Stored data:
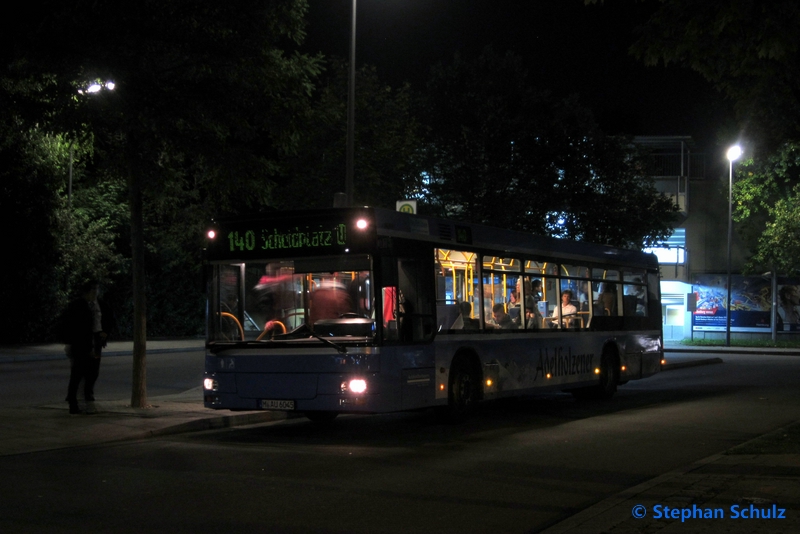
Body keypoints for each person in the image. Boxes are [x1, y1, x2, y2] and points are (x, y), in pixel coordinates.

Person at [62, 281, 114, 414]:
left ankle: (88, 393)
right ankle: (73, 401)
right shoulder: (77, 305)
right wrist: (70, 342)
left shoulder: (101, 305)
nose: (95, 293)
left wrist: (104, 333)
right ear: (86, 292)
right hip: (81, 344)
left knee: (94, 369)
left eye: (97, 289)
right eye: (93, 290)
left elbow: (109, 319)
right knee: (77, 372)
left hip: (96, 342)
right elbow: (70, 324)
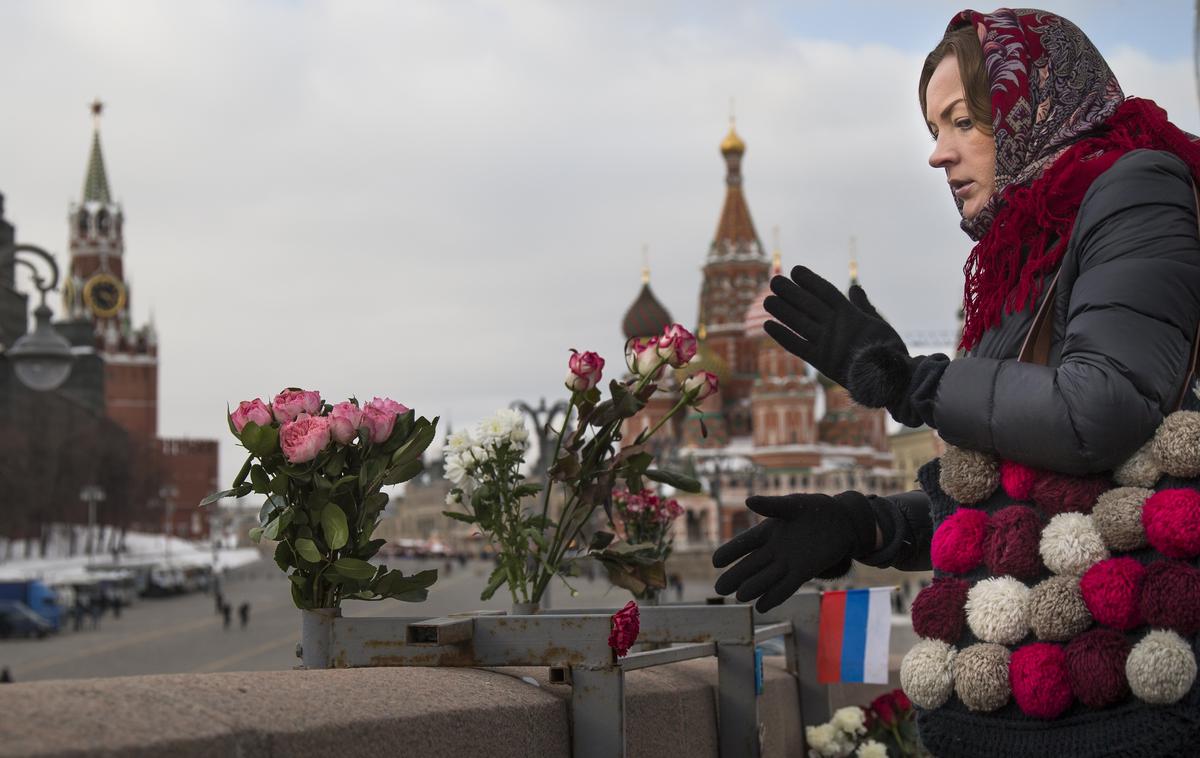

What needs to be done
Pictures are to be dropped, and every record is to be copied exactly.

Response to this task
Body keypoints for each person in the image. Boxes are [x1, y1, x2, y2] and points are (x, y), in pixel coordinates.

Person at [62, 281, 114, 414]:
left ankle: (88, 393)
right ankle: (73, 401)
right shoulder: (77, 305)
right wrist: (70, 342)
left shoulder: (101, 305)
nose: (95, 293)
left wrist: (104, 333)
right ear: (86, 292)
right hip: (81, 344)
left knee: (94, 369)
left eye: (97, 289)
right eye: (93, 290)
left elbow: (109, 319)
right knee: (77, 372)
left hip: (96, 342)
right elbow: (70, 324)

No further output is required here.